Unfortunately, late recognition of neonatal cholestasis remains a problem. Despite attempts to educate providers, the median age of hepatoportoenterostomy in the USA has not shown any improvement over the past 15 years [11]. The median age for diagnosis of biliary atresia remains ≥60 days in the USA, Canada and France [11, 29, 30]. Reasons for late diagnosis of biliary atresia include early hospital discharge of newborn infants, lack of standard one-month well-child visits, inadequate follow-up of persistent jaundice, misdiagnosis of breast milk jaundice, and false reassurance of providers by pigmented stools or decreasing total serum bilirubin levels [6, 31, 32]. Increased age at Kasai operation has been shown to be associated with worse survival, independent of other prognostic factors [33]. In a study of 695 patients with biliary atresia who underwent the Kasai procedure in France, survival with native liver was best in children operated on in the first 30 days of life [30].

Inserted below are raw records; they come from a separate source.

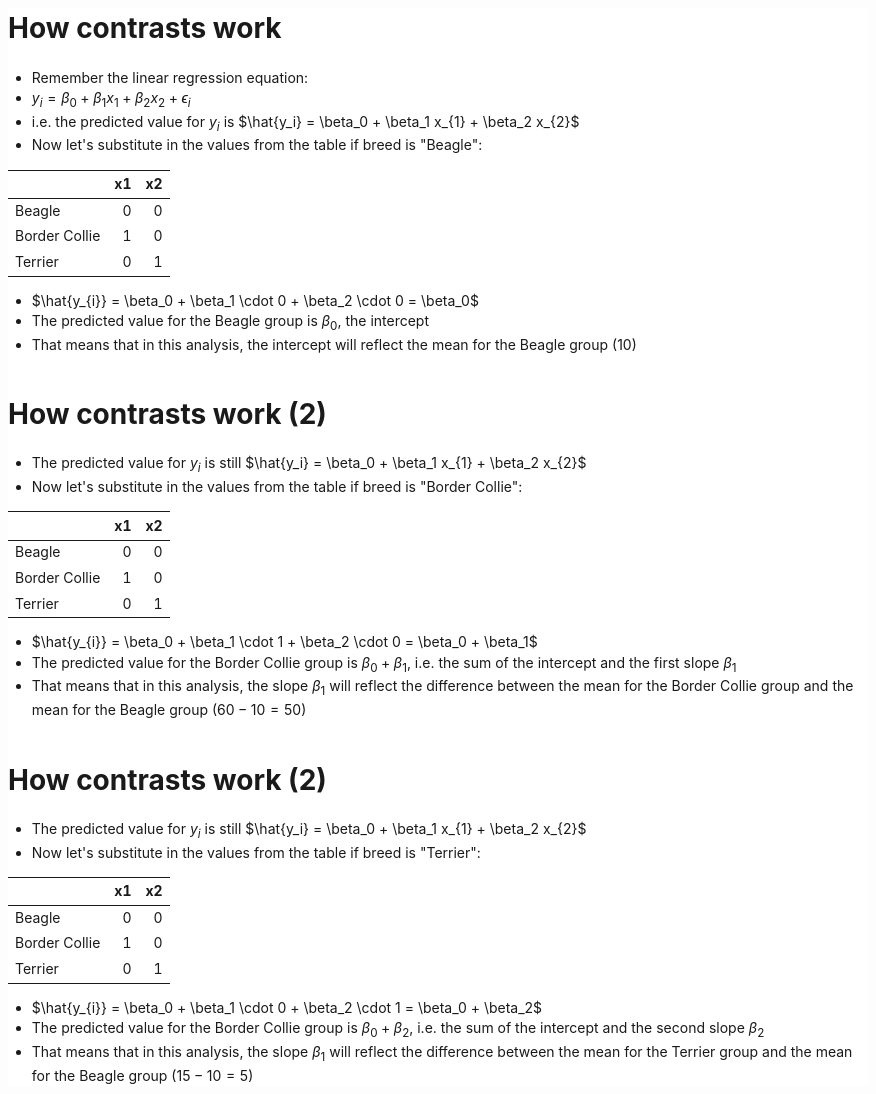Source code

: How contrasts work
=========================================================
- Remember the linear regression equation:
- $y_{i} = \beta_0 + \beta_1 x_{1} + \beta_2 x_{2} + \epsilon_i$
- i.e. the predicted value for $y_i$ is $\hat{y_i} = \beta_0 + \beta_1 x_{1} + \beta_2 x_{2}$
- Now let's substitute in the values from the table if breed is "Beagle":

|              | x1| x2|
|:-------------|--:|--:|
|Beagle        |  0|  0|
|Border Collie |  1|  0|
|Terrier       |  0|  1|
- $\hat{y_{i}} = \beta_0 + \beta_1 \cdot 0 + \beta_2 \cdot 0 = \beta_0$
- The predicted value for the Beagle group is $\beta_0$, the intercept
- That means that in this analysis, the intercept will reflect the mean for the Beagle group (10)

How contrasts work (2)
=========================================================
- The predicted value for $y_i$ is still $\hat{y_i} = \beta_0 + \beta_1 x_{1} + \beta_2 x_{2}$
- Now let's substitute in the values from the table if breed is "Border Collie":

|              | x1| x2|
|:-------------|--:|--:|
|Beagle        |  0|  0|
|Border Collie |  1|  0|
|Terrier       |  0|  1|
- $\hat{y_{i}} = \beta_0 + \beta_1 \cdot 1 + \beta_2 \cdot 0 = \beta_0 + \beta_1$
- The predicted value for the Border Collie group is $\beta_0 + \beta_1$, i.e. the sum of the intercept and the first slope $\beta_1$
- That means that in this analysis, the slope $\beta_1$ will reflect the difference between the mean for the Border Collie group and the mean for the Beagle group ($60 - 10 = 50$)

How contrasts work (2)
=========================================================
- The predicted value for $y_i$ is still $\hat{y_i} = \beta_0 + \beta_1 x_{1} + \beta_2 x_{2}$
- Now let's substitute in the values from the table if breed is "Terrier":

|              | x1| x2|
|:-------------|--:|--:|
|Beagle        |  0|  0|
|Border Collie |  1|  0|
|Terrier       |  0|  1|
- $\hat{y_{i}} = \beta_0 + \beta_1 \cdot 0 + \beta_2 \cdot 1 = \beta_0 + \beta_2$
- The predicted value for the Border Collie group is $\beta_0 + \beta_2$, i.e. the sum of the intercept and the second slope $\beta_2$
- That means that in this analysis, the slope $\beta_1$ will reflect the difference between the mean for the Terrier group and the mean for the Beagle group ($15 - 10 = 5$)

Evaluation of the Cholestatic Neonate

General Approach

An algorithm for the investigation of the cholestatic infant is presented in Figure 8.1. The order in which this assessment proceeds may vary depending on the clinical findings that may strongly suggest a diagnosis. Box 8.1 lists the individual studies that are often used in this evaluation [34, 35]. The optimal diagnostic strategy demands a cooperative medical and surgical effort at a center prepared to investigate and manage potentially correctable abnormalities of the biliary tree as well as hepatocellular disorders [22]. The initial assessment should confirm rapidly that cholestasis is present, provide a baseline assessment of the severity of liver dysfunction, and exclude potentially treatable infectious, endocrine, and metabolic disorders. Next, in order to establish a specific diagnosis, a comprehensive plan for investigation is outlined, which should be guided by the initial history and physical examination. Because of the frequent lack of specific clinical features and overlap of many diagnostic studies, most cholestatic infants require a stepwise comprehensive evaluation. However, at any point during the process, a serologic test or imaging study may establish the probable cause of the liver disease. For example, ultrasonography may promptly demonstrate a choledochal cyst in a jaundiced infant, obviating the need to search for an infectious or metabolic basis for the liver disease. Increasing numbers of infants will be identified because of neonatal screening programs. Some US states are using mass spectroscopy in tandem with other methods to detect as many as 40 inherited disorders, some of which may present as cholestasis in the neonate, including hypothyroidism, cystic fibrosis, and galactosemia [36].